The Arab Light OSP to the United States, the fifth consecutive monthly cut, was set at a premium of 30 cents a barrel to the Argus Sour Crude Index (ASCI) for February, down 60 cents from the previous month.
The Kingdom’s move to cut its OSPs has been perceived by many traders as a signal of its decision to abandon efforts to shore up falling crude oil prices and, instead, focus on maintaining its share of key markets. Some analysts, however, have said they see the changes in monthly differentials as a simple reflection of deteriorating market conditions.

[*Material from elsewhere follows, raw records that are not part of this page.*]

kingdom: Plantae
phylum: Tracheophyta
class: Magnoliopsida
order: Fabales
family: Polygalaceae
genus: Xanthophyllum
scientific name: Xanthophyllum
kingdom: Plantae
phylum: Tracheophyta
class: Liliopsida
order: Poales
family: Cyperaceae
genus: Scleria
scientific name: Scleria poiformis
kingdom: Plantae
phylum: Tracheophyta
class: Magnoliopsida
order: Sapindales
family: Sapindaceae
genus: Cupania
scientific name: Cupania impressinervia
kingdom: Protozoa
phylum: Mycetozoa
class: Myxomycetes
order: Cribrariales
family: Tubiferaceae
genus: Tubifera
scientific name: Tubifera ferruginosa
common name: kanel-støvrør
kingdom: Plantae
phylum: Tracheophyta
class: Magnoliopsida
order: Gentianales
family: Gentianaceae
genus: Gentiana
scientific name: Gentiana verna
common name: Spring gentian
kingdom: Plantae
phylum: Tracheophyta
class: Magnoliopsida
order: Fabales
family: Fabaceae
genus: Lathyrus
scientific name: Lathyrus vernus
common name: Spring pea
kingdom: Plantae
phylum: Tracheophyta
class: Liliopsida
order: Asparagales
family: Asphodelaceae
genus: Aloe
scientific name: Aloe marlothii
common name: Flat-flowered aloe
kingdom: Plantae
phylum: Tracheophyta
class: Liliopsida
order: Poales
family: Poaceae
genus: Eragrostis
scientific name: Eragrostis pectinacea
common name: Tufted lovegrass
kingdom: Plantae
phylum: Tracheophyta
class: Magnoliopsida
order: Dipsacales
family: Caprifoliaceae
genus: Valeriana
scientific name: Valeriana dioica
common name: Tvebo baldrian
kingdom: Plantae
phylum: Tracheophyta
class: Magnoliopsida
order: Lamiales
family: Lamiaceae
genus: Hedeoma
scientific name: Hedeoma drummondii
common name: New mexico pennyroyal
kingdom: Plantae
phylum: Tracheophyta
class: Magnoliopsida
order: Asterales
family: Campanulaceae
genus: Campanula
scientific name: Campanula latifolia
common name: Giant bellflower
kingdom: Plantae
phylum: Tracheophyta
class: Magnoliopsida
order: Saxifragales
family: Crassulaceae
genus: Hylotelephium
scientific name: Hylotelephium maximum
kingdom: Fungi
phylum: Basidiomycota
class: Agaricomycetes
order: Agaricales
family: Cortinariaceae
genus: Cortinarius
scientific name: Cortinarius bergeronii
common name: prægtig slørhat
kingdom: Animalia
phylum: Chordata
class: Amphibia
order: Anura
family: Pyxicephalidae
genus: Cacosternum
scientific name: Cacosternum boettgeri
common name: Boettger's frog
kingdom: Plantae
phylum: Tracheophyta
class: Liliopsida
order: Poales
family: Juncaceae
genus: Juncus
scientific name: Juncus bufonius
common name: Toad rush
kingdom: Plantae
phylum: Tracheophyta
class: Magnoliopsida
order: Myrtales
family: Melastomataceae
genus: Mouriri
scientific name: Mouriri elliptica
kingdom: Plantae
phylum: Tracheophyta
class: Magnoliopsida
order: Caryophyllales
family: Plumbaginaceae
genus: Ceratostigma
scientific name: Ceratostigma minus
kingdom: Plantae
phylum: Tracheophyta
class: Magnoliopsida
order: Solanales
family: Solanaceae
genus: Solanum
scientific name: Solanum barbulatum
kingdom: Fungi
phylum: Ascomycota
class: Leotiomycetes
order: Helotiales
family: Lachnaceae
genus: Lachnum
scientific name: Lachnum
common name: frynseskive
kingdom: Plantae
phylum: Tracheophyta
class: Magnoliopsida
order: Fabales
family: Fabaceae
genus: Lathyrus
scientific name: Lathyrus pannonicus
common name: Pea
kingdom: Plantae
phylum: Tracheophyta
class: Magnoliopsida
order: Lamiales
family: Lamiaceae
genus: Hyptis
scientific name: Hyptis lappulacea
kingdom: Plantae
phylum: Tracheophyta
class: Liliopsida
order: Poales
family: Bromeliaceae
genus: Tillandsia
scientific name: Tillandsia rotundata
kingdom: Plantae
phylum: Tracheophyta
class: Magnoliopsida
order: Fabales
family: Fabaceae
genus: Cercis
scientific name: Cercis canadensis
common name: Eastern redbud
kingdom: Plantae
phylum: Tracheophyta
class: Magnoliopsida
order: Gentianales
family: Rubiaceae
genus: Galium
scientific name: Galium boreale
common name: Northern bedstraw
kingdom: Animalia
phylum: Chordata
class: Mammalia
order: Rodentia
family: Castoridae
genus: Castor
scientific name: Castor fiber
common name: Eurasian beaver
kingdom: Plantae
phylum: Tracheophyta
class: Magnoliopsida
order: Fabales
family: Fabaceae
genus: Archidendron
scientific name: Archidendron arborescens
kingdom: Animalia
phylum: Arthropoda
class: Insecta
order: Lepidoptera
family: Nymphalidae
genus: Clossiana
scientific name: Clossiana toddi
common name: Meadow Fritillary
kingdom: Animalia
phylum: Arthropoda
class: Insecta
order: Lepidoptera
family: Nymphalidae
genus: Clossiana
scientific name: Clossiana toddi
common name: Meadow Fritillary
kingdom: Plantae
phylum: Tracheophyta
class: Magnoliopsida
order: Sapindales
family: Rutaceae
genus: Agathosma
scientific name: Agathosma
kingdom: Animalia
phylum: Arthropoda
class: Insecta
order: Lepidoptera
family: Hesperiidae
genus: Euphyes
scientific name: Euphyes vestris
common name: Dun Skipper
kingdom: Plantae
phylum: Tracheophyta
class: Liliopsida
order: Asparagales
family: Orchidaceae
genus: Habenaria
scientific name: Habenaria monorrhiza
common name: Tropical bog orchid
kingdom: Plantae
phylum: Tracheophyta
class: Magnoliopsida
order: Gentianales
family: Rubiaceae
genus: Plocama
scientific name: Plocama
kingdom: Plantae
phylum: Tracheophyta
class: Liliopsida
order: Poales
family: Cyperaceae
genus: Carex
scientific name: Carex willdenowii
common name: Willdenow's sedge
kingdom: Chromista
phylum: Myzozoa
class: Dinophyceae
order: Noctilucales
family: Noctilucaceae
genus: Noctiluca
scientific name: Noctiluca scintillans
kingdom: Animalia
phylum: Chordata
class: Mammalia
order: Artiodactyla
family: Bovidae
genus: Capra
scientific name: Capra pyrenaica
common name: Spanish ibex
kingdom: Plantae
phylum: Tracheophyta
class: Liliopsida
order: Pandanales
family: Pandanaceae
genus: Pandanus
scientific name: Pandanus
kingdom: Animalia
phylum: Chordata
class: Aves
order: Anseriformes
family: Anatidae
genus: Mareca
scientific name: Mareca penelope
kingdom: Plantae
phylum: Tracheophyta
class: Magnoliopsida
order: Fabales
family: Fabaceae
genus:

The competition between west Africa and Middle East is a welcome development for Asian buyers. If oil stays near $60 per barrel, import costs for the world’s No.2 oil consumer, China, would drop to under $125 billion a year, versus $222 billion in 2013 when crude averaged $110.
But for producers it means more competition, and African sellers like Nigeria and Angola, faced with precarious finances due to plummeting oil prices, are struggling to make inroads into Asia, a Middle Eastern stronghold.
“There is competition between West African and Middle East suppliers for the Asian markets, but the Middle East suppliers have the cost advantage,” said Philip Andrews-Speed, head of Energy Security Division at the National University of Singapore.
Low operating costs in Saudi Arabia, Kuwait and the Emirates, already allow these countries to offer hefty discounts.
Now, a more than 50 percent jump in freight rates between West Africa and China since September is adding to the relative advantage of Middle Eastern grades, which require shorter shipping distances to Asia.This has been a big setback for West African producers.